In the future, he predicts that farmers will look to systems that harvest water from the atmosphere, reuse water from their operation, or desalinate water.
“The problem isn’t that we don’t have enough water on the planet—it’s that we have salty water,” said Kawamura, who has seen an uptick in the number of reverse osmosis machines wheeled into greenhouses. Thanks in part to this technology, he reported, roughly 40% of vine-ripened tomatoes in California are now produced in hot houses.
Kawamura believes that better-engineered seeds are part of the solution. He might have lost his entire lima bean crop due to high temperatures this May. “Instead, because of a new drought-resistant seed, I’m going to harvest 85%.”
Developing new seed varieties that require less water and can withstand more heat will be a big part of the equation going forward, said Gerald Nelson, a former University of Illinois agricultural economist, who wrote the Chicago Council report. Nelson highlighted the need for more basic research.
“We know that higher temperatures are coming, and plants are susceptible to higher temperatures….If you get a really hot, dry period during the peak of pollination, yields go down dramatically.”

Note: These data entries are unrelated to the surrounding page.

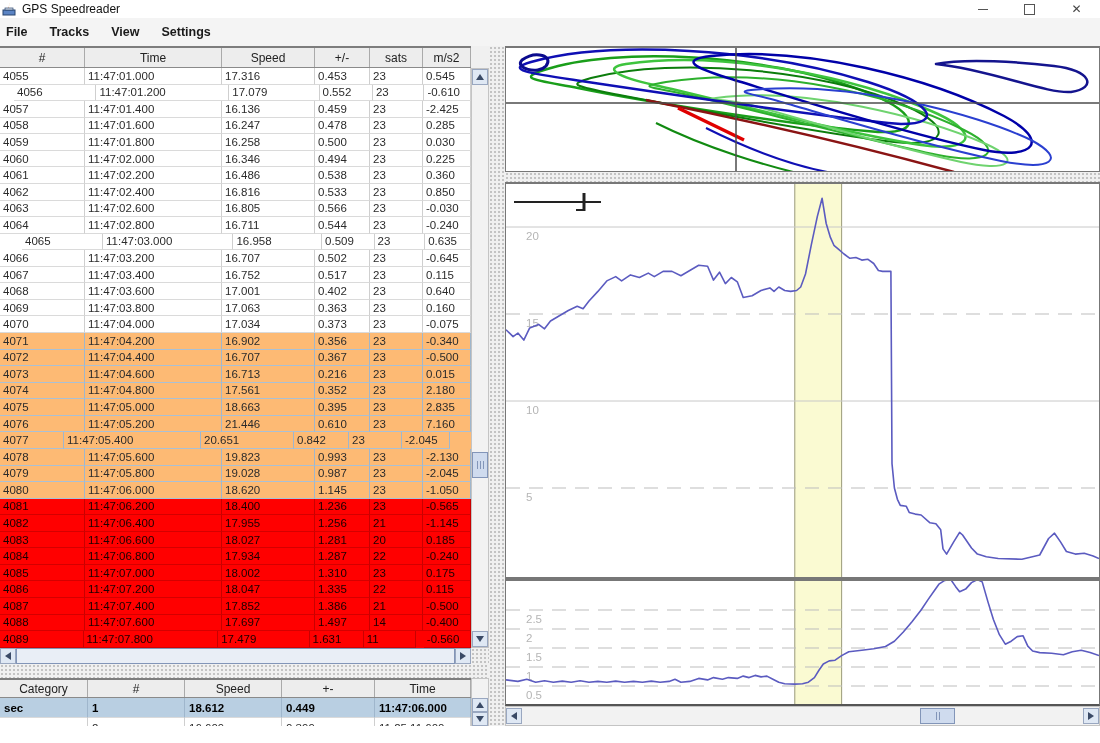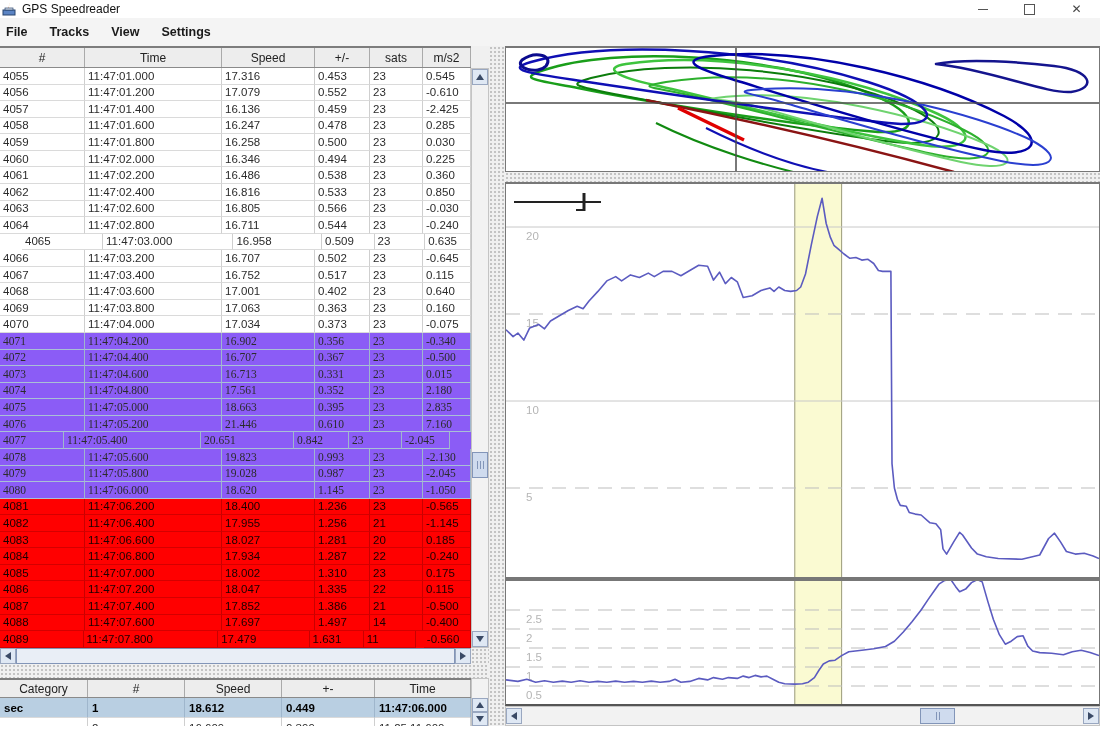--- a/index.html
+++ b/index.html
@@ -24,21 +24,21 @@
   
   .thead{position:absolute;left:0;top:0;width:471px;height:22px;display:flex;background:#ededed;
          border-bottom:1px solid #8a8a8a;border-top:2px solid #7d7d7d;box-sizing:border-box;}
   .hcell{border-right:1px solid #aaa;display:flex;align-items:center;justify-content:center;
          font-size:12px;color:#222;box-sizing:border-box;height:100%;}
   .tbody{position:absolute;left:0;top:22px;width:471px;height:580px;overflow:hidden;background:#fff;}
   .trow{display:flex;height:16.571px;box-sizing:border-box;}
   .tcell{font-size:11.5px;color:#2b2b2b;padding-left:3px;box-sizing:border-box;
          border-right:1px solid #cfcfcf;border-bottom:1px solid #dadada;display:flex;align-items:center;
          overflow:hidden;white-space:nowrap;}
-  .trow.selected{background:#8b5cf6;font-family:Liberation Serif, serif;}
+  .trow.selected{background:#fdba74;}
   .trow.selected .tcell{border-right-color:#9fb6cc;border-bottom-color:#a9c0d5;}
   .trow.flagged{background:#f00;}
   .trow.flagged .tcell{color:#1a0000;border-right-color:#c80000;border-bottom-color:#d40000;}
   
   .sbtrack{position:absolute;background:#f2f2f2;border:1px solid #c4c4c4;box-sizing:border-box;}
   .sbtn{position:absolute;width:16px;height:16px;background:#dfe8f4;border:1px solid #99a7c0;
         box-sizing:border-box;display:flex;align-items:center;justify-content:center;}
   .tri{width:0;height:0;border:4px solid transparent;}
   .tri.up{border-bottom:6px solid #3a4a66;margin-top:-4px;}
   .tri.down{border-top:6px solid #3a4a66;margin-bottom:-4px;}
@@ -115,21 +115,21 @@
     <div class="tbody" id="lbody">
         <div class="trow normal">
           <div class="tcell" style="width: 85px;">4055</div>
           <div class="tcell" style="width: 137px;">11:47:01.000</div>
           <div class="tcell" style="width: 93px;">17.316</div>
           <div class="tcell" style="width: 55px;">0.453</div>
           <div class="tcell" style="width: 53px;">23</div>
           <div class="tcell" style="width: 48px;">0.545</div>
         </div>
         <div class="trow normal">
-          <div class="tcell" style="width: 85px;">4056</div>
+          <div class="tcell" style="width: 85px; margin-left: 14px;">4056</div>
           <div class="tcell" style="width: 137px;">11:47:01.200</div>
           <div class="tcell" style="width: 93px;">17.079</div>
           <div class="tcell" style="width: 55px;">0.552</div>
           <div class="tcell" style="width: 53px;">23</div>
           <div class="tcell" style="width: 48px;">-0.610</div>
         </div>
         <div class="trow normal">
           <div class="tcell" style="width: 85px;">4057</div>
           <div class="tcell" style="width: 137px;">11:47:01.400</div>
           <div class="tcell" style="width: 93px;">16.136</div>
@@ -254,21 +254,21 @@
           <div class="tcell" style="width: 137px;">11:47:04.400</div>
           <div class="tcell" style="width: 93px;">16.707</div>
           <div class="tcell" style="width: 55px;">0.367</div>
           <div class="tcell" style="width: 53px;">23</div>
           <div class="tcell" style="width: 48px;">-0.500</div>
         </div>
         <div class="trow selected">
           <div class="tcell" style="width: 85px;">4073</div>
           <div class="tcell" style="width: 137px;">11:47:04.600</div>
           <div class="tcell" style="width: 93px;">16.713</div>
-          <div class="tcell" style="width: 55px;">0.331</div>
+          <div class="tcell" style="width: 55px;">0.216</div>
           <div class="tcell" style="width: 53px;">23</div>
           <div class="tcell" style="width: 48px;">0.015</div>
         </div>
         <div class="trow selected">
           <div class="tcell" style="width: 85px;">4074</div>
           <div class="tcell" style="width: 137px;">11:47:04.800</div>
           <div class="tcell" style="width: 93px;">17.561</div>
           <div class="tcell" style="width: 55px;">0.352</div>
           <div class="tcell" style="width: 53px;">23</div>
           <div class="tcell" style="width: 48px;">2.180</div>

Hill has responded to hot summer temperatures by planting earlier, despite the threat of big rains. “We have to, because we’re getting such extreme heat in the summer that our corn struggles to pollinate,” he said.
Meanwhile, nutrient runoffs from big spring rains have forced him to rethink the timing of applications. With the help of a grant from a nonprofit organization, he has equipped his sprayer with sensors that measure the vegetative index of his crops, varying nitrogen application.
Climate change, farmers speaking at the conference made clear, raises the stakes for farmers at a time when margins are squeezed by lower crop prices. Producers will need to devote more time and money to technology and innovation to sustain a track record of steadily rising yields.